Der Parlamentarische Geschäftsführer der SPD-Fraktion, Thomas Oppermann, hat der Bundesregierung Versagen bei der Neuregelung der Vorratsdatenspeicherung vorgeworfen. Mehr als ein Jahr, nachdem das Bundesverfassungsgericht die alte Rechtslage für verfassungswidrig erklärt habe, sei nichts passiert, sagte Oppermann den "Badischen Neuesten Nachrichten" (Mittwochausgabe).

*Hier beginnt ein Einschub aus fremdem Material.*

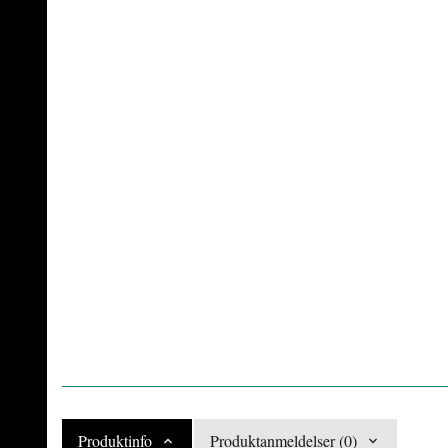
Produktinfo
Produktanmeldelser (0)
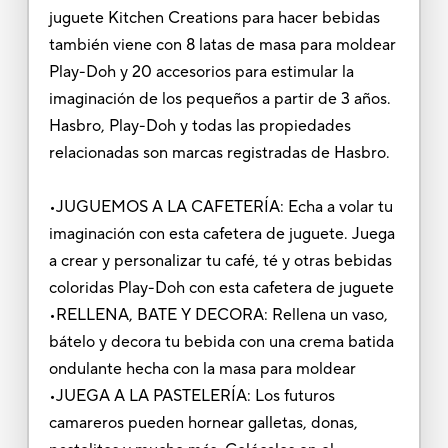
juguete Kitchen Creations para hacer bebidas
también viene con 8 latas de masa para moldear
Play-Doh y 20 accesorios para estimular la
imaginación de los pequeños a partir de 3 años.
Hasbro, Play-Doh y todas las propiedades
relacionadas son marcas registradas de Hasbro.
•JUGUEMOS A LA CAFETERÍA: Echa a volar tu
imaginación con esta cafetera de juguete. Juega
a crear y personalizar tu café, té y otras bebidas
coloridas Play-Doh con esta cafetera de juguete
•RELLENA, BATE Y DECORA: Rellena un vaso,
bátelo y decora tu bebida con una crema batida
ondulante hecha con la masa para moldear
•JUEGA A LA PASTELERÍA: Los futuros
camareros pueden hornear galletas, donas,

Oppermann verlangt schnelle Neuregelung der Vorratsdatenspeicherung
Karlsruhe (dapd). Der Parlamentarische Geschäftsführer der SPD-Fraktion, Thomas Oppermann, hat der Bundesregierung Versagen bei der Neuregelung der Vorratsdatenspeicherung vorgeworfen. Mehr als ein Jahr, nachdem das Bundesverfassungsgericht die alte Rechtslage für verfassungswidrig erklärt habe, sei nichts passiert, sagte Oppermann den "Badischen Neuesten Nachrichten" (Mittwochausgabe). "Wir brauchen endlich Rechtssicherheit", forderte er. "Das sind wir auch den Polizisten und Polizistinnen schuldig."
Der SPD-Politiker verlangte eine Neuregelung, die es ermögliche, Daten bei Verdacht auf schwerste Straftaten zu speichern. Die Speicherfrist solle dabei deutlich unter sechs Monaten liegen. Notwendig sei die vorherige Entscheidung eines Richters, sagte Oppermann.
Das Bundesverfassungsgericht hatte das Gesetz zur sechsmonatigen, anlasslosen Speicherung sämtlicher Telefon-, Handy- und E-Mail-Daten vor gut einem Jahr für verfassungswidrig erklärt. Das Gesetz sollte eine EU-Richtlinie umsetzen. Seit Monaten streiten Union und FDP über eine Neuregelung. Die EU-Kommission forderte am Montag die Umsetzung der Richtlinie ein.